As a banana-a-day muncher, I admit I was intrigued by a fact box called “Think you know bananas?” in Alex Renton’s entertaining 13 Foods That Shape Our World: How Hunger has Changed the Past, Present and Future (BBC Books). Turns out, I’ve been yellow-bellied in my fruit adventures, never having even tried any of the thousand varieties that are neither yellow nor even banana flavoured. The silk or tundan type, for example, grown in west Africa, has a tangy hint of apple. The most intriguing-sounding variety, though, is a red one that has “a faint raspberry flavour”. I bet that causes a few slip-ups in blind tastings.

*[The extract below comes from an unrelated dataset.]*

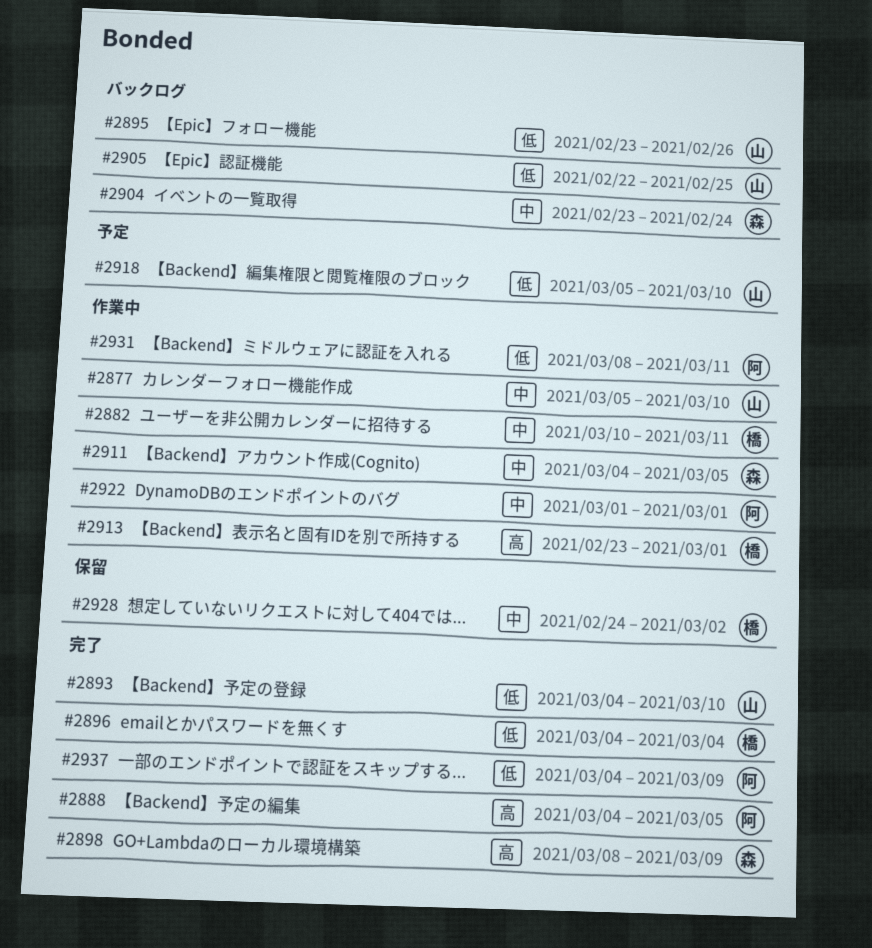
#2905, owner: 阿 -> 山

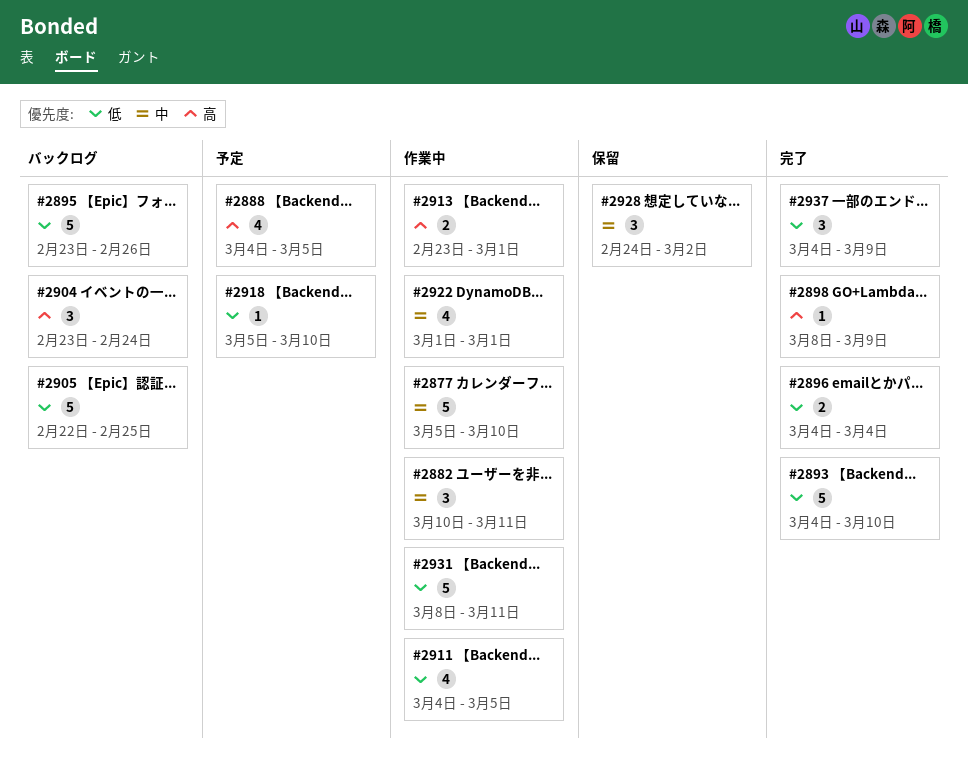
#2888, status: 完了 -> 予定
#2904, priority: 中 -> 高
#2911, priority: 中 -> 低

Literary figures played a key role in some of the songs of Radiohead, and Thom Yorke has paid tribute to the inspiration of writers such as Ben Okri. The band were also influenced by Kurt Vonnegut’s 1963 science fiction novel Cat’s Cradle when composing their song “Nice Dream”. The Vonnegut link is one of the hundreds of intriguing facts in a new biography of the band, Radiohead: Life in a Glasshouse (Palazzo Editions), written by John Aizlewood, a music expert and editor of Q magazine in its heyday. Covering more than three decades, the book is a must-have for fans of this influential group.

A timely, albeit troubling, read is Yevgenia Belorusets’s Lucky Breaks (Pushkin Press, translated from the Russian by Eugene Ostashevsky), which is a collection of vivid stories by a Ukrainian photo-journalist, looking at recent events through a feminist lens. The book focuses on women affected by the war in east Ukraine, dealing with Russian military activities that pre-date the current invasion. The author’s search for sincerity shines through moving tales of displaced women. Lucky Breaks also offers a reminder that the truth is never pure and rarely simple.